In response, the counsel for the complainant used the statements of the law officer who stated that the petitioner’s blasphemous thoughts and wicked beliefs should not be ignored and that doing so would mean forbidding their freedom of speech. He argued that the petitioner intentionally created fictitious tales with the devious purpose of offending the religious sentiments of the community.

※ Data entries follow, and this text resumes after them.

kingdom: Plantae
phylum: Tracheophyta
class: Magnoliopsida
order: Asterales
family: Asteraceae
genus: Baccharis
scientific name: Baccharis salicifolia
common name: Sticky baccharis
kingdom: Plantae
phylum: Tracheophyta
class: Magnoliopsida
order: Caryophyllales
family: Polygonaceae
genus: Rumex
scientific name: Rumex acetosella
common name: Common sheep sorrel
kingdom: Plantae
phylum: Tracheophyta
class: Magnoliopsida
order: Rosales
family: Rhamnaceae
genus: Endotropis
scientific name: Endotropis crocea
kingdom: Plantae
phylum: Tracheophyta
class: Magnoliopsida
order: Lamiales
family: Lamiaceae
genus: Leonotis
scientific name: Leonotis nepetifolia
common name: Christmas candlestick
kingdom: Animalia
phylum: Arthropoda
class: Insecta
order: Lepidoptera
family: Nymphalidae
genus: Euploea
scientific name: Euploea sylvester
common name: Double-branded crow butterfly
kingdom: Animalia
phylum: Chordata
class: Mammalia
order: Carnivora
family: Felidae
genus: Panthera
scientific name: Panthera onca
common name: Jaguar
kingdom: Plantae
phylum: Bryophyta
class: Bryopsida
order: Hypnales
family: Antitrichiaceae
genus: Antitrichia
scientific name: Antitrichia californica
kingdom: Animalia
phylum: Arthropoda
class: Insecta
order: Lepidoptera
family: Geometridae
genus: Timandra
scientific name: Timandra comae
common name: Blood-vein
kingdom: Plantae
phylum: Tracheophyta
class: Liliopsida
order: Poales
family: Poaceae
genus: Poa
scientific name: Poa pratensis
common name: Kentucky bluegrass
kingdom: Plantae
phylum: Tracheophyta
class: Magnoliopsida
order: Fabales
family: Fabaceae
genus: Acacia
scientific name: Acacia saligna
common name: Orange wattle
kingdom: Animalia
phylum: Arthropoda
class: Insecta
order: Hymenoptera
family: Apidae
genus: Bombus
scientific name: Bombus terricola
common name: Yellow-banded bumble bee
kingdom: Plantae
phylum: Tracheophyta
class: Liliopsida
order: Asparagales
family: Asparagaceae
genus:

After observing the offense under Section 295-A of the PPC and examining the FIR, Justice Sheik said, “we find that the offense under section 295-A PPC is not made out”. The judge also reviewed section 298 of the PPC (uttering words etc., with deliberate intent to wound religious feelings). He found that it was inapplicable to the current case, judging by the facts and the situation.
Before discussing the inherent rights and wrongs of the matter, the judge also clarified that there was no accusation on the petitioner to offend any group of people or their religion and religious statements. “There is no evidence to suggest that the petitioner intended to offend or harm the religious sensibilities of the complainant or any other person with his statements,” said the judge.
The judge noted the part where the petitioner is being prosecuted for stating that he could fly and for having several dreams where he met God and other religious figures. The judge said in many blasphemy cases, the accused is usually associated with having mental health disorders.
The judge said the law in Pakistan protects people with mental health conditions or illnesses. Section 464 CrPC, rules out that an individual with an “unsound mind” who cannot assist their defense cannot be put on a trial.
After allowing the petition against the FIR, Justice Sheik ordered the LHC registrar to send a copy of his judgement to the Punjab inspector general of police. He expects the investigating officers to follow the instructions.